=== Vorliegender Text ===

Auch intern sieht es schlecht aus in den Reihen der Neogaullisten. 20 Jahre nach der Gründung der Partei – der Chirac bis vor zwei Jahren vorstand, und die seither von Juppé präsidiert wird – fallen ihre Mitglieder wieder in alter Manier übereinander her. Der Graben verläuft zwischen Europafreunden wie Juppé und Europaskeptikern wie dem einstigen Innenminister Charles Pasqua und dem gegenwärtigen Parlamentspräsidenten Philippe Seguin, der lange als potentieller nächster Premierminister galt. Unverholen sprechen neogaullistische Parlamentsmitglieder von der Untauglichkeit Juppés in der Regierung. Bei wichtigen Abstimmungen allerdings folgen sie weiterhin dem Finger aus dem Élysée-Palast, der bisher noch auf Juppé zeigt.
Von außen beschießt die Justiz die Partei. Gegen mehrere Spitzenmitglieder laufen Ermittlungsverfahren. Die jüngsten – und für Chirac bittersten – richten sich gegen zwei prominente Damen. Die eine heißt Louise-Yvonne Casetta. Bis vor kurzem war sie Vize-Finanzdirektorin der RPR und sorgte – so die Richter – dafür, daß große Aufträge an Firmen vergeben wurden, die bereit waren, ein ordentliches Schmiergeld in die Parteikassen zu zahlen. Die andere heißt Xavière Tiberi und ist die Gattin von Jean, seines Zeichens Nachfolger von Chirac als Pariser Bürgermeister. Sie soll – vermittelt und ausgehandelt von ihrem Gatten – 200.000 Franc (ca. 60.000 Mark) für einen fiktiven Untersuchungsbericht an einen befreundeten RPR-Politiker kassiert haben. Gegen ihren Gatten Jean wird – noch – nicht ermittelt. Ihn lachen die Franzosen einfach aus, seit er einen Helikopter in den Himalaja schickte, um von dort einen Richter zu holen, dessen Untergebener Ermittlungen gegen den „Bürgermeister der schönsten Stadt der Welt“ begonnen hatte.

===

Ihre Aufgabe: Setzen Sie den Text über die Neogaullisten im Anschluss an seinen letzten Satz fort. Die nachstehenden Zeilen haben keinen Bezug zum Text über die Neogaullisten.

=== Daten zur Analyse ===

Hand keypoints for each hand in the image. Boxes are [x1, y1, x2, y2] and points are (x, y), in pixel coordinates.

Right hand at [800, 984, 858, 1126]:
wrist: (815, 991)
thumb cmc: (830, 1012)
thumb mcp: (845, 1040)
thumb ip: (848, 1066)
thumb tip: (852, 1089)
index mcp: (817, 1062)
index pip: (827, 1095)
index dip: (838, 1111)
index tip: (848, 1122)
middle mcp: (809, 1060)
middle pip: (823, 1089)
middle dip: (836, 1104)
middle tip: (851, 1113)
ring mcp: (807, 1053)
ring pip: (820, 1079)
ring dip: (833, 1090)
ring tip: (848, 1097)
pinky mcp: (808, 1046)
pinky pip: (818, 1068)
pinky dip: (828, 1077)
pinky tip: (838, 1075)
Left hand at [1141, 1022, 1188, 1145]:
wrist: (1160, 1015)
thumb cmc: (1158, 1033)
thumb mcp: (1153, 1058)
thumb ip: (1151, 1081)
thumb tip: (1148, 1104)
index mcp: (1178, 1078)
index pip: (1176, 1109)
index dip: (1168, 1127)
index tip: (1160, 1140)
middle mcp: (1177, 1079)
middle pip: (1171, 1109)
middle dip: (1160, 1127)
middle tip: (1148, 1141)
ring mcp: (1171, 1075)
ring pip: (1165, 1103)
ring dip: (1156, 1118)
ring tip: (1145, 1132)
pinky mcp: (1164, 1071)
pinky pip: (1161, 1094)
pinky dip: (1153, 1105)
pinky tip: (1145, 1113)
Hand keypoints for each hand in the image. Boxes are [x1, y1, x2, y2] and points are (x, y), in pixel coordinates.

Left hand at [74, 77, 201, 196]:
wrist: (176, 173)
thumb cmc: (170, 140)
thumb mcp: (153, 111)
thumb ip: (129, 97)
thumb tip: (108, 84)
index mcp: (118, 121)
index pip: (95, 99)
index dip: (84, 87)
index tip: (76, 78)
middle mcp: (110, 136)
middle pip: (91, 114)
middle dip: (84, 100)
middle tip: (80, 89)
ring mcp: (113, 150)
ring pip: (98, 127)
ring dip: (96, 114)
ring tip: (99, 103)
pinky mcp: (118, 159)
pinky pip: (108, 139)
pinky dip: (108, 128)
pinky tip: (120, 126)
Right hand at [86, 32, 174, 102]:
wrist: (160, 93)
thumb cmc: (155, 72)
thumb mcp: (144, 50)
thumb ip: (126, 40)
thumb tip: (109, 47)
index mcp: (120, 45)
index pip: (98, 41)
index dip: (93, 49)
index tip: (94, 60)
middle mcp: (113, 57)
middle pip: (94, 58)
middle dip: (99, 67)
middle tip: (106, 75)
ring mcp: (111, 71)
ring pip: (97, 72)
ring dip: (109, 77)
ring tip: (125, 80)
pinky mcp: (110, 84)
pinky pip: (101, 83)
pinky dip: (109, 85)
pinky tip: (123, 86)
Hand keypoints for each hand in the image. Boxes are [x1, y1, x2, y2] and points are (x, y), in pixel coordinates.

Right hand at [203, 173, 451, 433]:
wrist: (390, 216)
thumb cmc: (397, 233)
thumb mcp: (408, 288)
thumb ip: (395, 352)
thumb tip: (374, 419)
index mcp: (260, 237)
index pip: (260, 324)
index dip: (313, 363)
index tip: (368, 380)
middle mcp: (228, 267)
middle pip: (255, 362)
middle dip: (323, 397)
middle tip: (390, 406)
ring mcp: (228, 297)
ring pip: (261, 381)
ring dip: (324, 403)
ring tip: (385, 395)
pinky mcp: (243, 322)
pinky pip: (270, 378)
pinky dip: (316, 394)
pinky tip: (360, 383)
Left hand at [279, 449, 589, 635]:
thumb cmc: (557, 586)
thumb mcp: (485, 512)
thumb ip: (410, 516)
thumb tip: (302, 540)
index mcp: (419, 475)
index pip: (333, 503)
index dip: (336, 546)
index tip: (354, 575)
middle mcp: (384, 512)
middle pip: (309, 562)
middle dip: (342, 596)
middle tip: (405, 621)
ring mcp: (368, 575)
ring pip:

===

Antwort:
Die Lage im Land – geprägt von den immer frecheren rassistischen Verlautbarungen des rechtsextremen Populisten Jean-Marie Le Pen, der Arbeitslosigkeit, die erstmals seit vielen Jahren ein ganz klein wenig gesunken ist, und der Angst vor einer neuen Anschlagswelle wie im vergangenen Jahr – ist auch nicht erfreulich. Einziger Hoffnungsschimmer für Chirac ist da noch, daß es auf der Linken gegenwärtig keine starke Opposition gibt. Doch selbst daran könnte sich angesichts der wachsenden Mobilisierung gegen Europa demnächst etwas ändern. Schon sammeln Mitglieder der sozialistennahen „Bürgerbewegung“, der Grünen und der Kommunisten Unterschriften für ein Referendum gegen die Währungsunion. Unterstützt werden sie dabei unter anderem von Intellektuellen, die vor zwei Jahren zur Wahl Chiracs aufgerufen haben.
Wollte Chirac, dessen Sympathiewerte tiefer liegen denn je, seine citoyens heute abend mit Argumenten überzeugen und beruhigen, müßte er eine völlig andere Politik mit einer neuen Regierung ankündigen. Danach sieht es nicht aus, auch Konfrontation wird es nicht geben. Im Privatfernsehen TF1 werden statt profilierten Intellektuellen, bekannten Gewerkschaftern oder wenigstens im Umgang mit politischen Interviews erfahrenen Journalisten fünf junge Journalisten ihr Debüt feiern, die von den „Kommunikationsexperten“ des Élysée-Palastes, ausgesucht wurden. Die Themengebiete für ihre Fragen sind abgesteckt. Die präsidialen Antworten kommen zur Prime time.